The Court began by reaffirming that the ATS is jurisdictional and that any implied causes of action recognized under it must be tightly cabined, as Sosa cautioned, to modern analogs of 18th-century paradigms and norms accepted as specific, universal, and obligatory. Building on Kiobel and RJR Nabisco, the Court applied the presumption against extraterritoriality, which requires plaintiffs to plead a domestic application of the statute by identifying domestic conduct relevant to the statute's focus. The plaintiffs' allegations centered on child slavery in Côte d'Ivoire and on the defendants' overseas supply-chain conduct. Their asserted U.S. nexus—general corporate decision-making, financing, and supervision—mirrored the kind of "mere corporate presence" or generic operational activity that Kiobel deemed insufficient. Thus, the claims did not "touch and concern" the United States with sufficient force to overcome the presumption; nor did they satisfy RJR Nabisco's domestic-application framework. Separately, the Court underscored the separation-of-powers concerns inherent in recognizing new ATS causes of action, particularly aiding-and-abetting liability against corporate defendants for conduct abroad.

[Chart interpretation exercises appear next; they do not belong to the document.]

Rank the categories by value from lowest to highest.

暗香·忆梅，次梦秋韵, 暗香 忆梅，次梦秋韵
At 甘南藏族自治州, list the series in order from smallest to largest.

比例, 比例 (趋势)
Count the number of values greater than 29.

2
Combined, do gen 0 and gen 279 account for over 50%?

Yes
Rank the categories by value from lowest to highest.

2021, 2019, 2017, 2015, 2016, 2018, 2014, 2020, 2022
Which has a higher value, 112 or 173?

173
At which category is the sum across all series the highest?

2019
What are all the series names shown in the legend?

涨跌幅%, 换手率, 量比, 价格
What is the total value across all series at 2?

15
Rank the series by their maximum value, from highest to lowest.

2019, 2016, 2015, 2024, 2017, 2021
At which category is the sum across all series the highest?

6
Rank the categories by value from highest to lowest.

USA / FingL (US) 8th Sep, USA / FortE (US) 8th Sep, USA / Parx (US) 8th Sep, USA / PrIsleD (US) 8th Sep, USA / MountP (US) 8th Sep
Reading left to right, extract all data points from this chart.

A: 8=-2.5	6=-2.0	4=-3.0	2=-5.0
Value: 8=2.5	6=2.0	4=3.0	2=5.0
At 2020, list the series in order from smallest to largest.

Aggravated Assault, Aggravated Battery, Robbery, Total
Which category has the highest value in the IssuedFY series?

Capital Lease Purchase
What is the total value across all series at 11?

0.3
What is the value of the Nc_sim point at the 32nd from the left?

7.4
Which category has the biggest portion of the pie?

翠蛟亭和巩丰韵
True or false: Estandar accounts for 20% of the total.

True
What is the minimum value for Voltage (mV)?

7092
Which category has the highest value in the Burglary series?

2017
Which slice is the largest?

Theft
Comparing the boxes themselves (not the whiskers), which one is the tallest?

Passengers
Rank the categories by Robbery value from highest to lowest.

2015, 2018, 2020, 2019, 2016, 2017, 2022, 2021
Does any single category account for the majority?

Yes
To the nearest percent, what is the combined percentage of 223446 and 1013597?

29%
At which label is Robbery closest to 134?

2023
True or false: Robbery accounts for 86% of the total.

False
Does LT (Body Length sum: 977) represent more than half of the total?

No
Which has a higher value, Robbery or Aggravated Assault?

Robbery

Such line-drawing implicates foreign relations and policy judgments—areas where Congress, not the judiciary, is institutionally suited to act. Congress has legislated specifically with respect to human trafficking and forced labor, including comprehensive schemes like the Trafficking Victims Protection Reauthorization Act, signaling that calibrated legislative solutions are available. Because the case could be resolved on extraterritoriality grounds, the Court declined to decide whether corporations can be sued under the ATS or whether aiding-and-abetting liability exists under the ATS. Multiple Justices filed separate opinions reflecting differing views on the scope of potential ATS liability and on the viability of aiding-and-abetting theories, but there was broad agreement that the allegations here did not plead a domestic application.

VII. Significance

Nestlé USA v. Doe I significantly narrows ATS litigation against U.S. corporations for overseas misconduct by clarifying that general domestic corporate activity—such as policymaking, financing decisions, or compliance oversight—is not enough to overcome the presumption against extraterritoriality. The decision pushes would-be plaintiffs to identify concrete domestic conduct tied to the violation itself and signals judicial reluctance to expand ATS causes of action without clear congressional authorization. For law students, the case is a key study in statutory interpretation (extraterritoriality), the limits of federal common lawmaking under Sosa, and the interplay among Kiobel, Jesner, and RJR Nabisco. It also highlights practical litigation strategy: plaintiffs may need to look to alternative statutory schemes (e.g., TVPRA) or state-law claims for remedies related to supply-chain abuses.

VIII. Conclusion

Nestlé USA v. Doe I tightens the limits on using the ATS to police corporate involvement in overseas human rights abuses. By holding that general domestic corporate activity is insufficient to overcome the presumption against extraterritoriality, the Court significantly narrows the circumstances in which U.S. corporations can face ATS liability for conduct tied to foreign supply chains.